> **WHAT IS NEEDED**: Please restate exactly what appears in the records below from the first line to the line where "multiple geographic locations.</span></span>" is, that line included.
*** Opening EXCERPTED DATA ***
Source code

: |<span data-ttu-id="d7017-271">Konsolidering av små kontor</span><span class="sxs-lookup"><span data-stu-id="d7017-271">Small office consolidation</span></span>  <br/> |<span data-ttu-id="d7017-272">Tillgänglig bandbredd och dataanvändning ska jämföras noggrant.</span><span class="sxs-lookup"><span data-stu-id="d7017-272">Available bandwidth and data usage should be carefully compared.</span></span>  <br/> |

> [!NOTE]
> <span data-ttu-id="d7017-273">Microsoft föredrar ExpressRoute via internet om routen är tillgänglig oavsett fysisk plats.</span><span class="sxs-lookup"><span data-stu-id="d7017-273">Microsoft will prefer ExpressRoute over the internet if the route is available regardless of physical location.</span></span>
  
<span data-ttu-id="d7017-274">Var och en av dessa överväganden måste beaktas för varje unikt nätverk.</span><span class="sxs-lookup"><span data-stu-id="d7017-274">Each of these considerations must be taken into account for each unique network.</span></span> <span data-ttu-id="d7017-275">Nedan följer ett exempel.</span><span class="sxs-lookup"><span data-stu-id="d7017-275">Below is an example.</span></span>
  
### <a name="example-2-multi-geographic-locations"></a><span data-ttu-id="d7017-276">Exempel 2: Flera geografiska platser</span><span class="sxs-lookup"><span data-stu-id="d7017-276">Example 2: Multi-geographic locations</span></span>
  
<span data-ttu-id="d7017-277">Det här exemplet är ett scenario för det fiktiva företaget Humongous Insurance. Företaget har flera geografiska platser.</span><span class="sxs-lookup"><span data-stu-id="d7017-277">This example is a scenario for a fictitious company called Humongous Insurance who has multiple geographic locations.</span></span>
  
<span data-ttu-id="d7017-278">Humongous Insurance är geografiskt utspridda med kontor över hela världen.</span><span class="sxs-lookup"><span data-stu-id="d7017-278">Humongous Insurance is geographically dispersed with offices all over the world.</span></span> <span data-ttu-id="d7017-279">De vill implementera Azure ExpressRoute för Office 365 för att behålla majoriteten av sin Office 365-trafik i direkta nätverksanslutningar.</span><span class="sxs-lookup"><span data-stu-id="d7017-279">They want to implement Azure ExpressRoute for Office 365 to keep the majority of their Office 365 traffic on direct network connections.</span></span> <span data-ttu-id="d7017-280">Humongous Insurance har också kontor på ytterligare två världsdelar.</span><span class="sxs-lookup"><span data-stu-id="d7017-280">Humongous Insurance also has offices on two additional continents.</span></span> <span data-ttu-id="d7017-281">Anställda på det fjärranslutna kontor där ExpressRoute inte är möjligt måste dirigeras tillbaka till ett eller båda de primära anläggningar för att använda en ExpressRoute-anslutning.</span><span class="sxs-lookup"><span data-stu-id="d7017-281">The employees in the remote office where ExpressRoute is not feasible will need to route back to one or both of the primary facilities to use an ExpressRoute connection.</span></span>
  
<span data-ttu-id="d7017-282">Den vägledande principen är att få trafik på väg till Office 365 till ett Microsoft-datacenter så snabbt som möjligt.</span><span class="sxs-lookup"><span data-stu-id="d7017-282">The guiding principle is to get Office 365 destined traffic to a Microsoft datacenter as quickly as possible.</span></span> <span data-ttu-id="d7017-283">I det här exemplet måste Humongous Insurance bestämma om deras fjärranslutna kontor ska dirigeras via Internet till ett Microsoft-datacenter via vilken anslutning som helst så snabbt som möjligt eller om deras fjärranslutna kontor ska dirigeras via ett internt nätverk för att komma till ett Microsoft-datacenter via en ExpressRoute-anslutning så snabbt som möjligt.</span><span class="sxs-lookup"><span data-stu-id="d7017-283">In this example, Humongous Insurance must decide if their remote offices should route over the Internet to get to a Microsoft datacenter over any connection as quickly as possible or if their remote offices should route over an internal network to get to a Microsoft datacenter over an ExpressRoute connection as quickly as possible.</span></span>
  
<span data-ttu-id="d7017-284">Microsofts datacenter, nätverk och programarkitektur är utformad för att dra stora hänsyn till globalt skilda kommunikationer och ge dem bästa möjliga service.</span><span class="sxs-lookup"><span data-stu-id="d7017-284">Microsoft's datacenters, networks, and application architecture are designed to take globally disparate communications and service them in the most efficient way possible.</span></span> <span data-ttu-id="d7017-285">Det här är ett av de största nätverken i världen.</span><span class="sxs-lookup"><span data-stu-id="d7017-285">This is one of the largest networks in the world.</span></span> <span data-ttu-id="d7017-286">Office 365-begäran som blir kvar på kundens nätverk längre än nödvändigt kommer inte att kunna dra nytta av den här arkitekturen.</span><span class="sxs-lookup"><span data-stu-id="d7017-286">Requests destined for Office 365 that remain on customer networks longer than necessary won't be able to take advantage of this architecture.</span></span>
*** Closing EXCERPTED DATA ***
> **YOUR RESPONSE**:
Source code

: |<span data-ttu-id="d7017-271">Konsolidering av små kontor</span><span class="sxs-lookup"><span data-stu-id="d7017-271">Small office consolidation</span></span>  <br/> |<span data-ttu-id="d7017-272">Tillgänglig bandbredd och dataanvändning ska jämföras noggrant.</span><span class="sxs-lookup"><span data-stu-id="d7017-272">Available bandwidth and data usage should be carefully compared.</span></span>  <br/> |

> [!NOTE]
> <span data-ttu-id="d7017-273">Microsoft föredrar ExpressRoute via internet om routen är tillgänglig oavsett fysisk plats.</span><span class="sxs-lookup"><span data-stu-id="d7017-273">Microsoft will prefer ExpressRoute over the internet if the route is available regardless of physical location.</span></span>
  
<span data-ttu-id="d7017-274">Var och en av dessa överväganden måste beaktas för varje unikt nätverk.</span><span class="sxs-lookup"><span data-stu-id="d7017-274">Each of these considerations must be taken into account for each unique network.</span></span> <span data-ttu-id="d7017-275">Nedan följer ett exempel.</span><span class="sxs-lookup"><span data-stu-id="d7017-275">Below is an example.</span></span>
  
### <a name="example-2-multi-geographic-locations"></a><span data-ttu-id="d7017-276">Exempel 2: Flera geografiska platser</span><span class="sxs-lookup"><span data-stu-id="d7017-276">Example 2: Multi-geographic locations</span></span>
  
<span data-ttu-id="d7017-277">Det här exemplet är ett scenario för det fiktiva företaget Humongous Insurance. Företaget har flera geografiska platser.</span><span class="sxs-lookup"><span data-stu-id="d7017-277">This example is a scenario for a fictitious company called Humongous Insurance who has multiple geographic locations.</span></span>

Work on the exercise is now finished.